Exactly one year after her disappearance, the cops got loads of calls that the bright lights were back. The same people said they were just like before. A few hours later, Keith Furnish found Carly walking dazed in the car park woods. Said he’d just woke up real early and had an inkling. Carly was even thinner and paler-looking. She was still wearing the same black dress she’d worn the night she went. Hair still hanging dead straight. The Furnishes locked themselves away and said they needed time. The satellite trucks rolled back in. That night, the whole village heard the party.
Next day, Carly squinted into the TV lights. Jason clasped her hand and smiled at the cameras. Her mother patted her shoulder. Carly said, ‘I got beamed up, I don’t know.’ The room strained to hear. A tabloid paid for more words. She said, ‘they looked after me good. Somehow, it doesn’t seem I’ve been away that long.’ They shot Carly in a bikini. They made her up heavy and scrimped up her hair. Finally, she looked as hot as we always knew she could. They had her give Jason a kiss. She strained her lips. The headline said, ‘BEAM ME UP, HOTTIE!’
The Furnishes got a bigger bubble pool out of it. It fitted a whole lot better in their bigger house too. In a week, they had the new neighbours call the cops out four times. They stayed up all night drinking, ramped their cars across other people’s lawns. They shouted, ‘what the hell, we got our girl back!’ They sprayed champagne at passers-by.
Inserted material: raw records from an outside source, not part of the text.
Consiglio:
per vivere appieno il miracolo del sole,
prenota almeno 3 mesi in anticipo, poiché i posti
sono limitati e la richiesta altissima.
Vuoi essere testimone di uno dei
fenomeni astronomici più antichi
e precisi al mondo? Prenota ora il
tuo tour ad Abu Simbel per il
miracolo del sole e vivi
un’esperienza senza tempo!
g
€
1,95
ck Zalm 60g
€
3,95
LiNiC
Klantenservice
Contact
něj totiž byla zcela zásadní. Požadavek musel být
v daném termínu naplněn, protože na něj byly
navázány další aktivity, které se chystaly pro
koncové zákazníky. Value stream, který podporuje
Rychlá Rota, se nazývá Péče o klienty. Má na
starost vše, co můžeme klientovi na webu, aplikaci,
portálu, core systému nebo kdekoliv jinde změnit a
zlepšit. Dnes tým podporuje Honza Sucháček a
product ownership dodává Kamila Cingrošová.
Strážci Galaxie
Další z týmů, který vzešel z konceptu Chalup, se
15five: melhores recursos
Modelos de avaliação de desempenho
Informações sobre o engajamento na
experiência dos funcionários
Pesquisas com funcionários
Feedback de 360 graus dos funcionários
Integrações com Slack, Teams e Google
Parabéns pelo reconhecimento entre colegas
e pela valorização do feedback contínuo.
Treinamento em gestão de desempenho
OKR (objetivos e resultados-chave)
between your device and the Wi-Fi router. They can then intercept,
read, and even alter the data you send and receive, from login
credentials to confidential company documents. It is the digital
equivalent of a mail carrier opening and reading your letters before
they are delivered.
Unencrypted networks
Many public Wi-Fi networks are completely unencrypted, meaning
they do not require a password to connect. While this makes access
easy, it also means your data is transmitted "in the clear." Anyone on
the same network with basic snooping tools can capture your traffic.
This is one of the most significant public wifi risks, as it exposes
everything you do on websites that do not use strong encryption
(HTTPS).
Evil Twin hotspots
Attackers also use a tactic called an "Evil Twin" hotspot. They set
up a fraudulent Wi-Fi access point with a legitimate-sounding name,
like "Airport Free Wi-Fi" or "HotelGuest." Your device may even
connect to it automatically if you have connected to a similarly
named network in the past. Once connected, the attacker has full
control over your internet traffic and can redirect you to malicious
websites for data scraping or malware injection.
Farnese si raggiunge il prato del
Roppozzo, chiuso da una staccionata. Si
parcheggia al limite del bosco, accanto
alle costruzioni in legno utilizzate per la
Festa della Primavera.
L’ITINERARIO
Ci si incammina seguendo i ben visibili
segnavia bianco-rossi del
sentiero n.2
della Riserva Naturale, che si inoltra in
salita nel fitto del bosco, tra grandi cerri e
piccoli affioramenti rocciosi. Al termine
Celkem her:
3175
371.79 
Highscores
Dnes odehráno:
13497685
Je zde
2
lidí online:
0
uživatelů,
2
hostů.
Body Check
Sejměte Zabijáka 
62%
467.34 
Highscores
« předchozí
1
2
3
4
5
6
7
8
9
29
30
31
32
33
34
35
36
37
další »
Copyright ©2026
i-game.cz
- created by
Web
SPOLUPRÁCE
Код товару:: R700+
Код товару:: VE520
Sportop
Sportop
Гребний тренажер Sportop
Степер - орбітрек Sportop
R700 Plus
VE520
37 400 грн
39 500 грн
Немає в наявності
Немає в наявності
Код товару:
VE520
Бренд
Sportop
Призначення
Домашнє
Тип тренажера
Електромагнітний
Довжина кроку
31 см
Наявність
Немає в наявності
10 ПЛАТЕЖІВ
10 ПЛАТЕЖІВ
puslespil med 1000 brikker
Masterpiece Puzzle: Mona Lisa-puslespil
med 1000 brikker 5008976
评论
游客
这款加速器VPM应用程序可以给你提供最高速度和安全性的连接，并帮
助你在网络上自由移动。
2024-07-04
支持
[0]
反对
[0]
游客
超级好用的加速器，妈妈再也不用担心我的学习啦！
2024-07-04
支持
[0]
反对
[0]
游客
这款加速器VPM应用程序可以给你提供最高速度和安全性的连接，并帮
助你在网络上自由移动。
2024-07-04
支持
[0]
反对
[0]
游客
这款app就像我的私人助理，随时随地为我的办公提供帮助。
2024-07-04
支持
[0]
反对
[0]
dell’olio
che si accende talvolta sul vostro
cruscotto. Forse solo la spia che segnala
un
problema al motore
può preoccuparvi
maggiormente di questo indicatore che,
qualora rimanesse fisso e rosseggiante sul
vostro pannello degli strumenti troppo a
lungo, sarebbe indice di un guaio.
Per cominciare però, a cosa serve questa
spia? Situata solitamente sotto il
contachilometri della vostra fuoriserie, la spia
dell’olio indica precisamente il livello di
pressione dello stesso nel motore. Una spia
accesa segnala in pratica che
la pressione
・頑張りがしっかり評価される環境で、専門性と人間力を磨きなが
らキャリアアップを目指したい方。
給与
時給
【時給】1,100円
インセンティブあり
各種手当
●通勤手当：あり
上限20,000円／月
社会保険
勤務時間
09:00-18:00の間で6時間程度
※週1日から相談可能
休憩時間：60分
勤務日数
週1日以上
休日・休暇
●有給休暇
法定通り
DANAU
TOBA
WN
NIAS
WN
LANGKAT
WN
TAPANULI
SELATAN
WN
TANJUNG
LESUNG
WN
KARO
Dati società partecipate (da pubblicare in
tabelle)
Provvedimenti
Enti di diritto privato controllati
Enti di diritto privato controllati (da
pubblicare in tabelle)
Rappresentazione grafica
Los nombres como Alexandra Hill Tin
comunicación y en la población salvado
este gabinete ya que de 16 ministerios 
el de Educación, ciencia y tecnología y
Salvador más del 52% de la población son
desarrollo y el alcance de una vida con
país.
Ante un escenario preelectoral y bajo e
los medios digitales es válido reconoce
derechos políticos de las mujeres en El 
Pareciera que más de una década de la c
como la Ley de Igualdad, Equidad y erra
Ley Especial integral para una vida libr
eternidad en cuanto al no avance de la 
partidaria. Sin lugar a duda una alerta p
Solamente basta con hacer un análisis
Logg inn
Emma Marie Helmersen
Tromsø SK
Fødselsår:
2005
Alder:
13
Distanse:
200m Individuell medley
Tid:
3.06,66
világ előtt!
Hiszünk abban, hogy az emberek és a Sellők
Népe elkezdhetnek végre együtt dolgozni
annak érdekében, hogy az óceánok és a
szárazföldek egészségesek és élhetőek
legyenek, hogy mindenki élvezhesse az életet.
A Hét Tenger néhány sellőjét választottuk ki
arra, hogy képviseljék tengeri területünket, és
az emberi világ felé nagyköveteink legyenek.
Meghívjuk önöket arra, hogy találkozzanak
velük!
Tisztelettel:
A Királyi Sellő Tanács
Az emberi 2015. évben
Jason got a place of his own and said he was going to be a full-time UFOlogist. Carly didn’t often venture out in public, and Sunday choir never would never sound so sweet. Their books clogged the top of the best-seller chart for weeks. Judging by the new cars and label-clothes around the place, they weren’t the only ones to make a fair wodge.
There were those who said they couldn’t begrudge the Furnishes their better lifestyle after all they’d been through, what with having already lost their eldest to the mermaid thing and all. There were others who maintained all along it was a bunch of old bullshit.
The one paper pushed on with the anti-Furnish line, claimed the whole thing was nothing but an elaborate hoax from start to finish. Said Carly had spent the best part of the year holed up in a hidden corner of Bobby Lunn’s hay loft. They couldn’t ask Bobby Lunn, as he’d blown his brains out with a shotgun soon after foot-and-mouth came and finished off what the aliens had started. Mary Lomax said there never were lights. She said, ‘they offered cash. I didn’t ask.’ The cops stepped up their grilling but the rest of the folk concerned kept mum.
Pretty much the whole village turned out for Jason and Carly’s wedding at the church she used to sing. Guests were frisked for cameras. A glossy magazine sent Carly twice up the aisle, making double-sure of its money’s worth. It had her repeat her vows a little louder. Carly sparkled in her off-the-shoulder dress. Her hair was frizzed and she’d got a few square meals inside her all right. They exited to the Wedding March. Half-way through, the notes went wavy and turned the tune into the theme from Star Trek. Folk laughed. Outside, the dark drew in and the stars beamed especially bright.